Start of Reading passage
BEIJING (Reuters) ? The daughter of a Chinese villager whose death in custody has ignited days of protests has dismissed as groundless official explanations that he died of heart failure, as residents gathered in their thousands to mourn him.
Xue Jinbo died in southern Guangdong province as police moved to try to quell a long-standing dispute over land seizures in Wukan village on the east coast of the booming region. Since then, villagers have staged fresh protests.
Eldest daughter Xue Jianwan, in an interview published this week by an online Hong Kong magazine, said there were signs of bruising and physical abuse all over her father's body.
She also said authorities refused initially to tell the family where her father had been taken.
"My father had absolutely no history of heart problems. If he was really sick, they ought to have told his family immediately so we could go see him, but they did not," she told iSun Affairs.
"They kept saying if our village continued to demand the land, they most certainly would not let us see anyone or let anyone out," she said.
Jianwan told iSun Affairs that three unidentified men without an arrest warrant had pounced on her father, tied his hands with plastic binders and taken him away.
"My mother was beside herself and kept asking how my father was, was there anything wrong with his health, where he was and could we go and see him. They would not say, and kept putting us off," she told the magazine.
Finally they produced a document that said Jinbo had died after being sent to the hospital for emergency treatment. Officials then eventually produced the body.
"There were bruises all over, his hands were puffy and there were bruises on his wrists. There were wounds and it looked like his thumbs had been pulled back and broken," Jianwan said. "On his back there were many marks showing he had been beaten or stamped on."
Residents reached by telephone on Friday that the whole village turned out to mourn Jinbo. One resident put the number at 7,000.
End of Reading passage
Start of Data under study
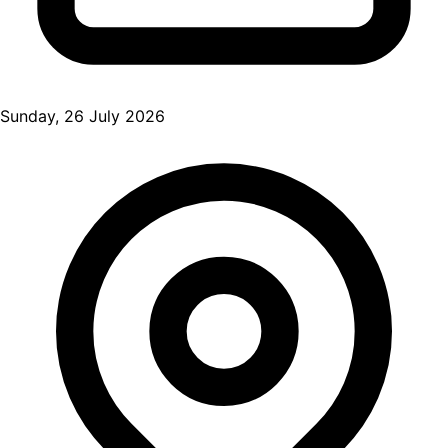
Sunday, 26 July 2026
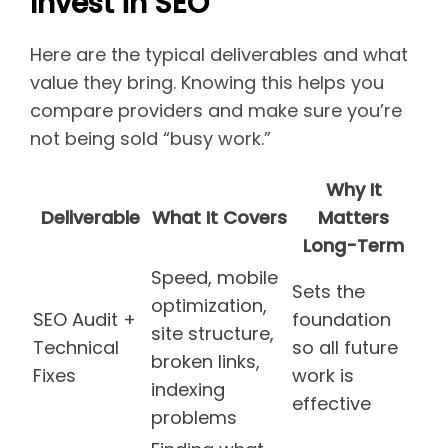
Invest in SEO
Here are the typical deliverables and what
value they bring. Knowing this helps you
compare providers and make sure you’re
not being sold “busy work.”
Why It
Deliverable
What It Covers
Matters
Long-Term
Speed, mobile
Sets the
optimization,
SEO Audit +
foundation
site structure,
Technical
so all future
broken links,
Fixes
work is
indexing
effective
problems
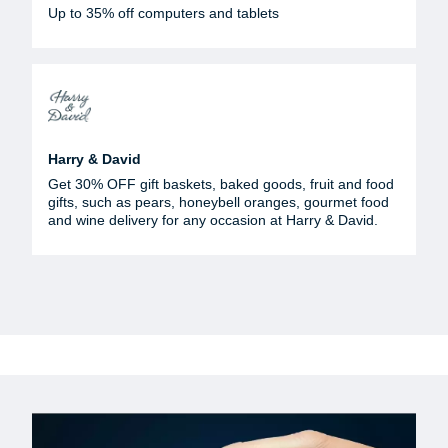
Up to 35% off computers and tablets
Harry & David
Get 30% OFF gift baskets, baked goods, fruit and food
gifts, such as pears, honeybell oranges, gourmet food
and wine delivery for any occasion at Harry & David.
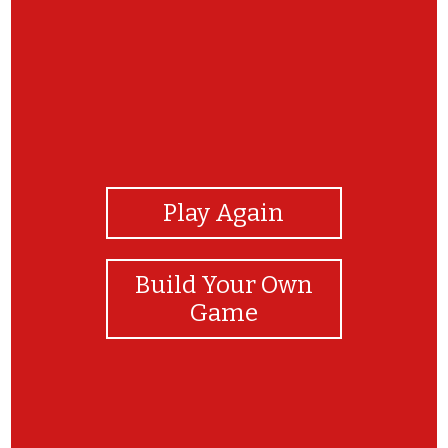
View Photos
Play Again
Build Your Own
Game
End of Data under study
▶ [Problems to work on]:
**a.** Return the part of the news report on Xue Jinbo's death starting at "Xue Jinbo died" and ending at "staged fresh protests.".
**b.** In the news report on Xue Jinbo's death, what did the men who took him away use to tie his hands?
**c.** Write what comes next in the news report on Xue Jinbo's death, picking up after its final sentence.

▶ [Answers to the exercise]:
**a.**
Xue Jinbo died in southern Guangdong province as police moved to try to quell a long-standing dispute over land seizures in Wukan village on the east coast of the booming region. Since then, villagers have staged fresh protests.

**b.** Plastic binders.

**c.**
"Everyone is still very angry. The government still has not returned the body," said one villager, asking not be identified due to the sensitive nature of the situation.
"This unrest could go on for some time. I'm worried about how it's all going to end," added another.
The government says that Jinbo fell ill on Sunday, his third day in detention on suspicion of helping organize the rally. State media says hospital doctors later pronounced the man dead from heart failure.
The government of Shanwei, a district including Wukan, said on Wednesday a "handful" of Communist Party members and officials accused of misdeeds over the disputed land development were detained and that the main land development project had been suspended, the official Xinhua news agency reported.
In a bid to allay suspicions that other villagers detained over unruly protests in September had been abused, the local government put online footage of four suspects being visited by relatives and reassuring them of their well-being.
Although the Communist Party has ruled over decades of growth that have protected it from challenges to its power, China is confronted by thousands of smaller-scale protests every year.
One expert on unrest, Sun Liping of Tsinghua University in Beijing, estimated that there could have been over 180,000 "mass incidents" in 2010.
But many Chinese experts put numbers at about half that in recent years. The government has not given any unrest statistics for years.